Job A:
In the separation agreement ruling, on what date did Dr. Patricia Shipley examine the husband?
Job B:
Pick up the separation agreement ruling after its final sentence and keep writing it.

Supplied passage:
BEGIN

Here, similar to Drewry, husband’s best evidence was the testimony of his treating
neurologist, Patricia Shipley, who examined him on December 6, 2004, within three days of when
the parties signed the separation agreement. Dr. Shipley testified that, at that time, because of
husband’s dementia, his “ability to understand a legal contract with various terms in it” “would
[have] be[en] compromised” and that it would have been “difficult” for him to “read different
paragraphs” and “process the information in his head.” However, like in Drewry, Dr. Shipley did
not “address whether [husband] comprehended the nature and character of [his] agreement and the
consequences of executing a legal document.” Id. at 469, 383 S.E.2d at 16. Dr. Shipley’s
conclusions that husband had “short-term memory problems” and “difficulty with his thinking” also
did not compel the conclusion, by clear and convincing evidence, that he did not “comprehend the
nature and character of [his] agreement and the consequences of executing a legal document.” Id.
Finally, wife’s report to Dr. Shipley on December 6, 2004, that husband’s short-term
memory was worsening--evidenced by the fact that he forgot conversations and telephone messages
and could no longer keep score while playing golf--and her admission at the March 2006 hearing
that she knew husband was not “on equal footing” with her when they executed the agreement in
December 2004 do not compel the conclusion that husband did not at that time “comprehend the
nature and character of [his] agreement and the consequences of executing a legal document.” The
-4-
trial court, as the finder of fact, was entitled to judge the credibility of the witnesses and was
entitled, as it did, to credit wife’s and her lawyer’s testimony that tended to indicate husband did, in
fact, know what he was doing when he signed the property settlement agreement and other
documents. Wife testified that she and husband had talked about the division of property and “all
the issues in the separation agreement” over the course of at least several months prior to execution
of the agreement. She testified, “In the separation agreement it was exactly as we had always
discussed everything would be. He would have none of the debt, none of the worries and be given
-- I pay for all of his health insurance, the long-term care insurance and give him some cash.” Wife
received the house, which she had inherited from her mother during the marriage, as well as most of
the money she had inherited from her mother. Finally, wife testified that husband read the
agreement prior to signing it and that, in her opinion, he understood its contents at that time.

END

Record extracts:
BEGIN

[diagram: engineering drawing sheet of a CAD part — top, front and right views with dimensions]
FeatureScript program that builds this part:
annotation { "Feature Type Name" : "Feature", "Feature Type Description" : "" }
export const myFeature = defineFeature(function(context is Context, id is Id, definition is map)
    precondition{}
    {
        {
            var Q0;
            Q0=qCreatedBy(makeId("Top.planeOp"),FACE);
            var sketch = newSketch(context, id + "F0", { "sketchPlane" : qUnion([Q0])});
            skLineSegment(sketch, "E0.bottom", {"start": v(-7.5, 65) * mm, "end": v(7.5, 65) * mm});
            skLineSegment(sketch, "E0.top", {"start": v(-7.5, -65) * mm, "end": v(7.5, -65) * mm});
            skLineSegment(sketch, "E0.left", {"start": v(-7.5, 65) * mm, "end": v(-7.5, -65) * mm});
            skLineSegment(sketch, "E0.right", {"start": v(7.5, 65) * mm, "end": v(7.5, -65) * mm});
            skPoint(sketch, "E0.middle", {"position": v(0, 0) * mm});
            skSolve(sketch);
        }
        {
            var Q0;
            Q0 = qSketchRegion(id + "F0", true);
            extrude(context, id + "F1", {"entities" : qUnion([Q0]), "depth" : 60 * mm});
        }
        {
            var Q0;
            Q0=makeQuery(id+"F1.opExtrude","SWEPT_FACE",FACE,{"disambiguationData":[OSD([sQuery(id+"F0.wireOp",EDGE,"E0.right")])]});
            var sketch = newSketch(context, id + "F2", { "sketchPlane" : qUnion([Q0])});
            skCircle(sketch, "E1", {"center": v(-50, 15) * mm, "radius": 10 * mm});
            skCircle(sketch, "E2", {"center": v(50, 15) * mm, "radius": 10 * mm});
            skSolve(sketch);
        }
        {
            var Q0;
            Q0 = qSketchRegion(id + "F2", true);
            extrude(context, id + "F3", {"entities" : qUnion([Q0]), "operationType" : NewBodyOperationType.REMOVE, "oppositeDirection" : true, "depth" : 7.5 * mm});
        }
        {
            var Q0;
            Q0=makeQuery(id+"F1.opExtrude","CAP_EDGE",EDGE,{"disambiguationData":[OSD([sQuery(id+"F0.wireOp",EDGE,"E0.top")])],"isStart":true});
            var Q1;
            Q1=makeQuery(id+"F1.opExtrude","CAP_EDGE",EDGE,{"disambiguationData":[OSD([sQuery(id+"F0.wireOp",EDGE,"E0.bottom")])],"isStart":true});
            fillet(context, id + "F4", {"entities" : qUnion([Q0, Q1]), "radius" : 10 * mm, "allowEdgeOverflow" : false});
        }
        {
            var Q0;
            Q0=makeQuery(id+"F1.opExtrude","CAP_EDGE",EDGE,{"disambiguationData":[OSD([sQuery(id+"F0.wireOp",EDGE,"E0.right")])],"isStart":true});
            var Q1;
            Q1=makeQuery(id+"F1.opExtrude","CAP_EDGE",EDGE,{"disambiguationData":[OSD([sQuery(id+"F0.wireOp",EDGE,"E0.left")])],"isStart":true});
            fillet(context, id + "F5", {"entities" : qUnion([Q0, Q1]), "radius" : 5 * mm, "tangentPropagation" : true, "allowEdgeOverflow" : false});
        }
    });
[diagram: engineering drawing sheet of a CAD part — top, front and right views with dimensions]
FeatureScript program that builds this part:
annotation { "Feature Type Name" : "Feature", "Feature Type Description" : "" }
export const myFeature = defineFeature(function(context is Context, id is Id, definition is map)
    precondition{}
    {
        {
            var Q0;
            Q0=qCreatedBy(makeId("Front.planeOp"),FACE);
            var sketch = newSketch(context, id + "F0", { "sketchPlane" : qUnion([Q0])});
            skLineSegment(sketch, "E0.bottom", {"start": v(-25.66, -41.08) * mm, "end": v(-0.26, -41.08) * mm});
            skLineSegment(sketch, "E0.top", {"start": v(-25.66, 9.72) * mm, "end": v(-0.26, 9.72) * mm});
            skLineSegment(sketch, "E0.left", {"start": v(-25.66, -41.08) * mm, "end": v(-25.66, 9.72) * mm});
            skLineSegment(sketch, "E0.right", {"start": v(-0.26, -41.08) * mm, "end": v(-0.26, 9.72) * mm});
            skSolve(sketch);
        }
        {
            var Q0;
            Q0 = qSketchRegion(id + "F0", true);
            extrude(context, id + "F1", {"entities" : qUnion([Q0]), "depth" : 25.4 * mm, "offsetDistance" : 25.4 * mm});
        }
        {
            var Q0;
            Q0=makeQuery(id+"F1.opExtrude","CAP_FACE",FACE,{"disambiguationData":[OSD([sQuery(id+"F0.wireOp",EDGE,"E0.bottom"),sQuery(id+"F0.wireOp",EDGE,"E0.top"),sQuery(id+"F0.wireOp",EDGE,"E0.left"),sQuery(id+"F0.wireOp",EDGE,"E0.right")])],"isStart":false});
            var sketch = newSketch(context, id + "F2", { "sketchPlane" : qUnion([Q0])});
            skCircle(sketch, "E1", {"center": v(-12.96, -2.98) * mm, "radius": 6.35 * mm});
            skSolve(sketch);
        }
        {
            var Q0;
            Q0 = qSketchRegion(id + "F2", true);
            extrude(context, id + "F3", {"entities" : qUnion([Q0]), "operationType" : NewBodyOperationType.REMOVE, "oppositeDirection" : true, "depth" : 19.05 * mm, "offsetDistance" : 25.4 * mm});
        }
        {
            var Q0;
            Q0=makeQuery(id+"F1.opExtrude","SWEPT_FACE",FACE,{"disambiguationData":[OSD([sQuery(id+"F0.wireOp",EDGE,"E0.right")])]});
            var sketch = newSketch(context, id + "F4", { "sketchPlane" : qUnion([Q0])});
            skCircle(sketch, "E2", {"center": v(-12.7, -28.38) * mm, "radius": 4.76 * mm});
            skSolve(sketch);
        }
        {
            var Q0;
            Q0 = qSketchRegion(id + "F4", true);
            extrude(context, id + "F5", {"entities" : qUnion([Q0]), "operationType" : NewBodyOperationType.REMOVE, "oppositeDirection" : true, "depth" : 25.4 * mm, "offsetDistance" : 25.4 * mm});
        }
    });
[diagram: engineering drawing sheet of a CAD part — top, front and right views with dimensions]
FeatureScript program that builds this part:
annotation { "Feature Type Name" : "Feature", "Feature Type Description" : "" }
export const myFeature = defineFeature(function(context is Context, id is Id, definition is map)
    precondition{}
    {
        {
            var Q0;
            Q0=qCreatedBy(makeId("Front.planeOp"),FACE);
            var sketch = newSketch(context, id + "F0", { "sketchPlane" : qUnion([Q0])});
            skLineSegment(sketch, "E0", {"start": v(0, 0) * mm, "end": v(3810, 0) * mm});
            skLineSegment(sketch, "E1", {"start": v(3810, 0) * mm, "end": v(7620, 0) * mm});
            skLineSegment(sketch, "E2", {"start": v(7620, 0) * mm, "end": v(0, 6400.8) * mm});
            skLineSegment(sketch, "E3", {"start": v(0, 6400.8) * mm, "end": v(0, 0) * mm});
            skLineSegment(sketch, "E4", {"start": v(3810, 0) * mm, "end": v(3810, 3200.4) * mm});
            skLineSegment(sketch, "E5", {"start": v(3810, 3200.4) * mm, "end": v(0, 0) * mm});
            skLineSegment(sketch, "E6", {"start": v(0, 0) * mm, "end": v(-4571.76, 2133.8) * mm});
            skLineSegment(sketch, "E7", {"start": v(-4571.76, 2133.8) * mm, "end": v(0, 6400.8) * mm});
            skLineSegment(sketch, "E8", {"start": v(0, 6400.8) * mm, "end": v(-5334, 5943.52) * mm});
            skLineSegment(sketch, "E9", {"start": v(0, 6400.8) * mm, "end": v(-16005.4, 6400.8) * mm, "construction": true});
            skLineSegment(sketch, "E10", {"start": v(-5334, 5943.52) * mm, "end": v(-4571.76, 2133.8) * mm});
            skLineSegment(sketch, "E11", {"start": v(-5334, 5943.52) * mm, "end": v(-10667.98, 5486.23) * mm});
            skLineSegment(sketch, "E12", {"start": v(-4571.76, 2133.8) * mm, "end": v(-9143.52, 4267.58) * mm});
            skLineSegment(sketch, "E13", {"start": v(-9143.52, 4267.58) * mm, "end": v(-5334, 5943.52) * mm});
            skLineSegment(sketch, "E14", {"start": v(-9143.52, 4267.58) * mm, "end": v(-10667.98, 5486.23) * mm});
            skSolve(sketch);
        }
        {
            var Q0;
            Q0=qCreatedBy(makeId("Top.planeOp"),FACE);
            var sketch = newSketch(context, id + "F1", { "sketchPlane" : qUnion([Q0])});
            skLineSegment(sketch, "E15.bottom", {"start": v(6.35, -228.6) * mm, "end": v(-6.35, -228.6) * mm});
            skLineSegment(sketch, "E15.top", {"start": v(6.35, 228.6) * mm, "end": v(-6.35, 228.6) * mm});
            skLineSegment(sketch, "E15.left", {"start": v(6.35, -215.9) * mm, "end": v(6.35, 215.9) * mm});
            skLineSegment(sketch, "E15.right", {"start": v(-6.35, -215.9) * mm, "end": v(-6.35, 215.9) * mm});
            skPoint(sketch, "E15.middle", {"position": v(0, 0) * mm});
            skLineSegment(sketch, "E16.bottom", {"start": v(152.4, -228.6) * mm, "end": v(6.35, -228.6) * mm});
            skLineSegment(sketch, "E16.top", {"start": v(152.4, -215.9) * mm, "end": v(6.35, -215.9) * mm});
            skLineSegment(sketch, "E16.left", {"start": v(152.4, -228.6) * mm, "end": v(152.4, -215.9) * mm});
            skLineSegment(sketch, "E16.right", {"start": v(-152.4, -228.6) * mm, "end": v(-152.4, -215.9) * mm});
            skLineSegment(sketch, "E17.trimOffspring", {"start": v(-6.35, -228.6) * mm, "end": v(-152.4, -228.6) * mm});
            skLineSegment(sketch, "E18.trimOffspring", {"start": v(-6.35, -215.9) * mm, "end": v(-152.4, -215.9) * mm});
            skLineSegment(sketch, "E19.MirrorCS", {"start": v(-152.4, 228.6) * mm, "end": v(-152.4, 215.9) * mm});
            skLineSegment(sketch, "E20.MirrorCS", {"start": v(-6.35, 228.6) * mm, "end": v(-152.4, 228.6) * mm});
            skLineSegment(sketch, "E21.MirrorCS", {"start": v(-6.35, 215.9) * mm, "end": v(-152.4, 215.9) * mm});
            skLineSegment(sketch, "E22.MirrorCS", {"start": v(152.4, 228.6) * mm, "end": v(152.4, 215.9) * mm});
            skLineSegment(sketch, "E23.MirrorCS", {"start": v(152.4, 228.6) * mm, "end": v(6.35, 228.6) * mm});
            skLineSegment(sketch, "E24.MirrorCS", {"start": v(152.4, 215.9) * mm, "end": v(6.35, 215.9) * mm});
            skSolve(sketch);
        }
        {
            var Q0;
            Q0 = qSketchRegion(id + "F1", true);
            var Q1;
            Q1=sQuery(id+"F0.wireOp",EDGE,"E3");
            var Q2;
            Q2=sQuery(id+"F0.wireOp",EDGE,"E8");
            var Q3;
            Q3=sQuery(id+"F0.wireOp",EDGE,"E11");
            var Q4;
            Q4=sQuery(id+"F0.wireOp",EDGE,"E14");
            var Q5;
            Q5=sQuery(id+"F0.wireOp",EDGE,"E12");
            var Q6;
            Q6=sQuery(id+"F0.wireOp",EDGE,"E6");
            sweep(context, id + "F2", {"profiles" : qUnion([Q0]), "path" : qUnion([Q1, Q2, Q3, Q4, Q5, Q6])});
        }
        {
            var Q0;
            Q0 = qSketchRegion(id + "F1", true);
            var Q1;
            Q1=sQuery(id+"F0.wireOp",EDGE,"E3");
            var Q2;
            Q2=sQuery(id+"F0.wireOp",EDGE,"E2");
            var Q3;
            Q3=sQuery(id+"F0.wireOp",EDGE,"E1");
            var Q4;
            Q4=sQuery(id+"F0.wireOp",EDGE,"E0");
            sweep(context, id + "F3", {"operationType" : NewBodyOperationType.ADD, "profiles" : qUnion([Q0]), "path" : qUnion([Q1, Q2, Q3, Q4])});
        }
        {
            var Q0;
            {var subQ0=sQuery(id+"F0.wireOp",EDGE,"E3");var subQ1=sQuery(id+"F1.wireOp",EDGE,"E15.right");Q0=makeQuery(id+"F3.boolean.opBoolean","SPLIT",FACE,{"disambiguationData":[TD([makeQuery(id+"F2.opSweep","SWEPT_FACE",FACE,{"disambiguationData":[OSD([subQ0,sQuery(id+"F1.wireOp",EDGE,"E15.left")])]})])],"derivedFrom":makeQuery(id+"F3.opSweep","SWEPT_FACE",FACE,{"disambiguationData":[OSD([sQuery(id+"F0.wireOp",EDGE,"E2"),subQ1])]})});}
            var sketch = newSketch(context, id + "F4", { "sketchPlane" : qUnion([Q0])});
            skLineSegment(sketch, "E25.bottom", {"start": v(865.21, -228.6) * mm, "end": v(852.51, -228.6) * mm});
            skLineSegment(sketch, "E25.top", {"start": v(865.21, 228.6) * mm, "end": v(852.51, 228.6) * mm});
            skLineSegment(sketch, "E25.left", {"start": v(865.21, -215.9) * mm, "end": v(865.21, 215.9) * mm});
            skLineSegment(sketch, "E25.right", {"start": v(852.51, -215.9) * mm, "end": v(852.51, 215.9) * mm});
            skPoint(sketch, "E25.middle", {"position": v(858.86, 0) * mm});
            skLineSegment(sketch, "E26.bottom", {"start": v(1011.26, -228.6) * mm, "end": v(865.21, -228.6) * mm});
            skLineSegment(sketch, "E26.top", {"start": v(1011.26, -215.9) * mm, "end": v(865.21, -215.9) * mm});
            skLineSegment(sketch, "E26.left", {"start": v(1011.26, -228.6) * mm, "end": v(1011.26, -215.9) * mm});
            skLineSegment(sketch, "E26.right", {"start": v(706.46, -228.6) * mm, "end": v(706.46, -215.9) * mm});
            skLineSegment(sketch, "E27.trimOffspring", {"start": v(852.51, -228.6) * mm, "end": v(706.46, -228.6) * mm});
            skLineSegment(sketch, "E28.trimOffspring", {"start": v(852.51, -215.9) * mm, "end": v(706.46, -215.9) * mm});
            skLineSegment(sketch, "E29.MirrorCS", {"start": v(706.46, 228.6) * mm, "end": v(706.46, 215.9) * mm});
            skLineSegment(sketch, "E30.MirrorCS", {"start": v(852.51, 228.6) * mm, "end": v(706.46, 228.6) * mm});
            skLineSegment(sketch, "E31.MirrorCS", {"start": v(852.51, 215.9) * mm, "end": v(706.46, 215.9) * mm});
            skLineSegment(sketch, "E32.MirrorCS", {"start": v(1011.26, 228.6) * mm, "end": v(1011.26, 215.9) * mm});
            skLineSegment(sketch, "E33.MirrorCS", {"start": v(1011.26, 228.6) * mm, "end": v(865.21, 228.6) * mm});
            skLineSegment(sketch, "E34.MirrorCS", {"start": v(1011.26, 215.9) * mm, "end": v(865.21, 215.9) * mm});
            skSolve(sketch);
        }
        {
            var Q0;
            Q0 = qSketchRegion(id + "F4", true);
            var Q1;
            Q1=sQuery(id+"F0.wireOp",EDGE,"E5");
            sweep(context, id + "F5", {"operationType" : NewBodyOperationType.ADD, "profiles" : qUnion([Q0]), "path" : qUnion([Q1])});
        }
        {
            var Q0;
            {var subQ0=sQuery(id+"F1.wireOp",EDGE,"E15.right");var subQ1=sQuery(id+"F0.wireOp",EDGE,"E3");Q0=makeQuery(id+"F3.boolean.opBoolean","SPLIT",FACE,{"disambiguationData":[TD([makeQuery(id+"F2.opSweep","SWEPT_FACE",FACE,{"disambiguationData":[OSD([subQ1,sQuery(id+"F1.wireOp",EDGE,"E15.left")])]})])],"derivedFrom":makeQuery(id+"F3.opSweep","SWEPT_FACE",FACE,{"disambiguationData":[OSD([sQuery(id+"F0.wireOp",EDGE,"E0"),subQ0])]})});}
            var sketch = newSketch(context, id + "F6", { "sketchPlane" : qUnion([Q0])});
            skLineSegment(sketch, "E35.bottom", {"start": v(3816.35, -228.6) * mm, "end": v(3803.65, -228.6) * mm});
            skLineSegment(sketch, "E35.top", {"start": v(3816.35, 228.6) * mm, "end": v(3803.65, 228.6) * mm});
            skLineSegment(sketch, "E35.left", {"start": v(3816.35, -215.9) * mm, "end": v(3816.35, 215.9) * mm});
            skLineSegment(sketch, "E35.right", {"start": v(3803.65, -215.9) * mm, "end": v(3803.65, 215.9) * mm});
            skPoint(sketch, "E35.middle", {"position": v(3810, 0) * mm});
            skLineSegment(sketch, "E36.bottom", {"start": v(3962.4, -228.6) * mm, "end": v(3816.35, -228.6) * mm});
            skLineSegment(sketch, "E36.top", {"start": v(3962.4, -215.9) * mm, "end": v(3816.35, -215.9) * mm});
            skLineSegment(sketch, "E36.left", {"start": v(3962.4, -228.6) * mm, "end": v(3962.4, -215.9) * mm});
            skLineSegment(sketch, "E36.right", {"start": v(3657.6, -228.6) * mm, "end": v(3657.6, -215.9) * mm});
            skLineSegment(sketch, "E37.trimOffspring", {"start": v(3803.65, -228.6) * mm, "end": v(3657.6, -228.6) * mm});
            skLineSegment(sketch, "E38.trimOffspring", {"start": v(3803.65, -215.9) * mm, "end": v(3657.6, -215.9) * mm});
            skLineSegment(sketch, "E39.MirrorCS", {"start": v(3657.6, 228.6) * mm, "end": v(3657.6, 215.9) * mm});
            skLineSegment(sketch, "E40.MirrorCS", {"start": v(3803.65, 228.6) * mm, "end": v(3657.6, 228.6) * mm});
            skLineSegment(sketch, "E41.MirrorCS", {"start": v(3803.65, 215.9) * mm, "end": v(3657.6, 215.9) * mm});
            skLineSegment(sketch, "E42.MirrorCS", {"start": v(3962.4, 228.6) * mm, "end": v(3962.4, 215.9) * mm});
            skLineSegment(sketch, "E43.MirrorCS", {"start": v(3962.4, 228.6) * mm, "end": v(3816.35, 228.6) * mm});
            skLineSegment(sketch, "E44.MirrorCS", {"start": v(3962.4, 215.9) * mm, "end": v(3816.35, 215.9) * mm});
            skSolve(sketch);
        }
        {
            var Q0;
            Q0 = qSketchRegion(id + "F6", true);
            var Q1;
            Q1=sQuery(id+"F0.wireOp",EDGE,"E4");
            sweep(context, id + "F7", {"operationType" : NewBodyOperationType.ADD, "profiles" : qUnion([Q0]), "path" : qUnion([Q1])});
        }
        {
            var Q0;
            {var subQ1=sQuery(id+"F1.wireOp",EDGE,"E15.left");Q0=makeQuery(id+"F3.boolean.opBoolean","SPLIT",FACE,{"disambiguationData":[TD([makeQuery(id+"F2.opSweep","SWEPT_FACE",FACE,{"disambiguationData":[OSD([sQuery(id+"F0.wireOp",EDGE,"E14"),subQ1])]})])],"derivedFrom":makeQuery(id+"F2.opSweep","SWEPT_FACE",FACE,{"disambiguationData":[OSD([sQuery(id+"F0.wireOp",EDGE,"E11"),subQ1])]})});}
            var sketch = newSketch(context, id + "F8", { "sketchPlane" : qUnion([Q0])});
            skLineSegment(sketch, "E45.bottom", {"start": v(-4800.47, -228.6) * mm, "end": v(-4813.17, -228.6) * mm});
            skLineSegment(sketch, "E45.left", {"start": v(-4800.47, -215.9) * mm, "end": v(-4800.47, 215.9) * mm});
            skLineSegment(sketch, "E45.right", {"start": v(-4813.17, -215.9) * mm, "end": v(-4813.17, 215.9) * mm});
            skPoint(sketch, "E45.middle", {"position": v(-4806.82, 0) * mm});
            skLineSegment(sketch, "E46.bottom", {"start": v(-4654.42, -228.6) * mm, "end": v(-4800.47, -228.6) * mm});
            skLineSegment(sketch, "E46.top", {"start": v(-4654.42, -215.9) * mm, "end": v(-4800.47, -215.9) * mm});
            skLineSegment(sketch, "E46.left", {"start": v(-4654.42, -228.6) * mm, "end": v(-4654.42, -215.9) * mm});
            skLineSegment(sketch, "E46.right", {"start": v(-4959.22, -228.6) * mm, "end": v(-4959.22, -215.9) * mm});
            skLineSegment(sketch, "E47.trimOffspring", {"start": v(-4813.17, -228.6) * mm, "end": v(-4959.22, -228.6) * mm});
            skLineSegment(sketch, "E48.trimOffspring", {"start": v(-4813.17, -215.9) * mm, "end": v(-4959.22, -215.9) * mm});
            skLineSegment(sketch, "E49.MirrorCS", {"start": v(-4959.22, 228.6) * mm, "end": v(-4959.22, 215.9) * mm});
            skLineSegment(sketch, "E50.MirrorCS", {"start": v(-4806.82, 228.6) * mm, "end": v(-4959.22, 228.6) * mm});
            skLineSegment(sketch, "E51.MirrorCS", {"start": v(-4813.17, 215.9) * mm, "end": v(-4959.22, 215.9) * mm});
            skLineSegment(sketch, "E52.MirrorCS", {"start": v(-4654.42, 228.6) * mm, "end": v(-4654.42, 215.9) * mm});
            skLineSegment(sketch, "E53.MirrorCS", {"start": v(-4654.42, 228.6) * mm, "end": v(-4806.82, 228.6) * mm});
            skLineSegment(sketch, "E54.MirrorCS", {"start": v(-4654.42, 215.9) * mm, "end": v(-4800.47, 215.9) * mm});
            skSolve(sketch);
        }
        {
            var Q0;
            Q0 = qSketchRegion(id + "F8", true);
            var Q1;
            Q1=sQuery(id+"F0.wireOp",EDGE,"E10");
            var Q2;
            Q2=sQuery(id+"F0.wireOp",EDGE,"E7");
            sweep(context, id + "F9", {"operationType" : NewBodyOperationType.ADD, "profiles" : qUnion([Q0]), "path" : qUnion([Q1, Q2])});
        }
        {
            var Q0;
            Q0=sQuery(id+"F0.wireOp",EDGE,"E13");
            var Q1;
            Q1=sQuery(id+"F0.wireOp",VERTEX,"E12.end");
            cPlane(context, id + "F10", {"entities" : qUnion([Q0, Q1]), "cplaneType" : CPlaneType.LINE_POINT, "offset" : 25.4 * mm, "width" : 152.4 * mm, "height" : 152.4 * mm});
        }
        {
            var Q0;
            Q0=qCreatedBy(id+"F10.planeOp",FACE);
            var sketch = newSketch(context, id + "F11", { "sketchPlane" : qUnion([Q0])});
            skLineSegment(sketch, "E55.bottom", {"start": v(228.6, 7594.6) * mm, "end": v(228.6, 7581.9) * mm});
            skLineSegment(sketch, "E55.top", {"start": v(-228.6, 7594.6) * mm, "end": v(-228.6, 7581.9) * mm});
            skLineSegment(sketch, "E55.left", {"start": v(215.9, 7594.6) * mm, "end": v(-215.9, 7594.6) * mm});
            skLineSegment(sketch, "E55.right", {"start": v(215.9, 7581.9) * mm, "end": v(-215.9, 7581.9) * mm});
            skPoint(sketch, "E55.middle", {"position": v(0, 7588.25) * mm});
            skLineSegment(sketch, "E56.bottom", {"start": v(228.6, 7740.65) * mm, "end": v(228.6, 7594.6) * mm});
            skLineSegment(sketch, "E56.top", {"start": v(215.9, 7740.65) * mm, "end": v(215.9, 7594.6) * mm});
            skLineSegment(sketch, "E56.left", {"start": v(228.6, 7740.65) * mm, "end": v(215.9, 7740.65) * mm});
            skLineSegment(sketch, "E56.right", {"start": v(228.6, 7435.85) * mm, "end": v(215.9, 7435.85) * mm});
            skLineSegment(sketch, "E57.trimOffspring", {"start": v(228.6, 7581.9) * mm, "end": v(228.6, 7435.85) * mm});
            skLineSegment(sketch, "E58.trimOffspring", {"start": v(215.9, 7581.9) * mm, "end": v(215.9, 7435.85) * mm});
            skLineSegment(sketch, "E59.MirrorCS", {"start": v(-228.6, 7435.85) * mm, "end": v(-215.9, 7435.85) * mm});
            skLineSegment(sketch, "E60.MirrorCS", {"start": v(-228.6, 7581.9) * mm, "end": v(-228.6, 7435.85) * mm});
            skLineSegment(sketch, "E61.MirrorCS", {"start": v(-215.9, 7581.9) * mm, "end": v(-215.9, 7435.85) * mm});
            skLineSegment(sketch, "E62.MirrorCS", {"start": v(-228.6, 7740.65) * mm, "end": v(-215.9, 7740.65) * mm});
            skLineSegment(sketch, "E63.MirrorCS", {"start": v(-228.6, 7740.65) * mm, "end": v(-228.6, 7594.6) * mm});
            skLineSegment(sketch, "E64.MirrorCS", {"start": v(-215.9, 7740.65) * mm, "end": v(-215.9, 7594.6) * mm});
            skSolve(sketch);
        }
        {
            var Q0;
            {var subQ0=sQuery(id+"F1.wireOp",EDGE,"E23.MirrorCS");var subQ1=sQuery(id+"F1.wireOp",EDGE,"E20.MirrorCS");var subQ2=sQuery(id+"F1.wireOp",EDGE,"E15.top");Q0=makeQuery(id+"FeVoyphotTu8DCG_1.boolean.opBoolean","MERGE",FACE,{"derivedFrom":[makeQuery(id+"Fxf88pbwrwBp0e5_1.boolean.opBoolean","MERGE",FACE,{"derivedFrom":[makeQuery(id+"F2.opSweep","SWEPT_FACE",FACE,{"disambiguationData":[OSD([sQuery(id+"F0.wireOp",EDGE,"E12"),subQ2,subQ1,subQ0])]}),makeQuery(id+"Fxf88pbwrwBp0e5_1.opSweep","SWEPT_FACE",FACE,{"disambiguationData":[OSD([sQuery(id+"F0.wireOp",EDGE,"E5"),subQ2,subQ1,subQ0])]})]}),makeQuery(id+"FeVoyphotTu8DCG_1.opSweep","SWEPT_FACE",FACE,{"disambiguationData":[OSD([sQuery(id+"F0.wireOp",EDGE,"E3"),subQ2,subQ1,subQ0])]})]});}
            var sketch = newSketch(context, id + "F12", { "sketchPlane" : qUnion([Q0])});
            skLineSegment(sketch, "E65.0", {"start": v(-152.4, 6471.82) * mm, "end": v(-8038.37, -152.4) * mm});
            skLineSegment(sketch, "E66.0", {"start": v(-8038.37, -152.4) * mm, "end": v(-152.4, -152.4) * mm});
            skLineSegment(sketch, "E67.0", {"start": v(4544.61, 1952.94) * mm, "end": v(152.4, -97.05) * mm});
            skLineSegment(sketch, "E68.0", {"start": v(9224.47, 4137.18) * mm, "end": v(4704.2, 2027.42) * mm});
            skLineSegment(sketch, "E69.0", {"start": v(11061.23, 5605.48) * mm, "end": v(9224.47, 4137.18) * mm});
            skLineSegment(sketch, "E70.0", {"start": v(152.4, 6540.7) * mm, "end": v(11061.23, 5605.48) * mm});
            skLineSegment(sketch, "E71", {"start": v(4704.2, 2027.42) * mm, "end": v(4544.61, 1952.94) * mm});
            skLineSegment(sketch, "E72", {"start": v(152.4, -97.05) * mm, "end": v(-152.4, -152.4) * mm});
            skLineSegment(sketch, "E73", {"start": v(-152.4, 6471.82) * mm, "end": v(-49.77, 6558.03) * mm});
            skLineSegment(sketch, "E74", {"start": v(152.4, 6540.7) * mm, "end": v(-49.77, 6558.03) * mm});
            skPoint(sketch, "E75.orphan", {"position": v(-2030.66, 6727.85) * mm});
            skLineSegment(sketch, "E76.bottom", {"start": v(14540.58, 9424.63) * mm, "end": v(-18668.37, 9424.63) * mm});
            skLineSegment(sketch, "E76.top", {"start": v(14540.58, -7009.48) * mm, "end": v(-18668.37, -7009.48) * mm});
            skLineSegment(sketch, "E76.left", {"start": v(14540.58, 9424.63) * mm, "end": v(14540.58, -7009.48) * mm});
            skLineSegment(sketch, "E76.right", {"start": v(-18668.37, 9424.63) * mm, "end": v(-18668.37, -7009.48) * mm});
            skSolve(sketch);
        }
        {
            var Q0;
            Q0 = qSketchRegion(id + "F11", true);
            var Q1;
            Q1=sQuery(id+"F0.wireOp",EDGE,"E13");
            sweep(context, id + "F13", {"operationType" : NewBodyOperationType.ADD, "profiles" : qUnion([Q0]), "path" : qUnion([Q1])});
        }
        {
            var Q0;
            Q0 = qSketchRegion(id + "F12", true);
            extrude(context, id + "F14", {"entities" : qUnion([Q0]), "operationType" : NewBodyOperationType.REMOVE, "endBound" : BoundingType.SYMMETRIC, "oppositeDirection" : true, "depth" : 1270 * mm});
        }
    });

END

Reply A:
December 6, 2004.

Reply B:
The trial court was not required to accept husband’s statement, given 15 months later at the
March 2006 hearing when his Alzheimer’s-related dementia likely had progressed further, that he
“didn’t realize what was going on” in December 2004 when they went to the lawyer’s office and he
“signed a paper.” Husband admitted at the March 2006 hearing that he “probably” “read[] papers at
the lawyer’s office” but that he “[didn’t] remember.” His testimony at the March 2006 hearing
indicated he was, at that time, uncertain about many of the events of December 2004.
Thus, the evidence, viewed in the light most favorable to wife, supported the trial court’s
determination that husband failed to establish by clear and convincing evidence he was incompetent
at the time he entered into the property settlement agreement. Accordingly, we affirm the trial
court’s refusal to set aside the property settlement agreement on this ground.
Affirmed.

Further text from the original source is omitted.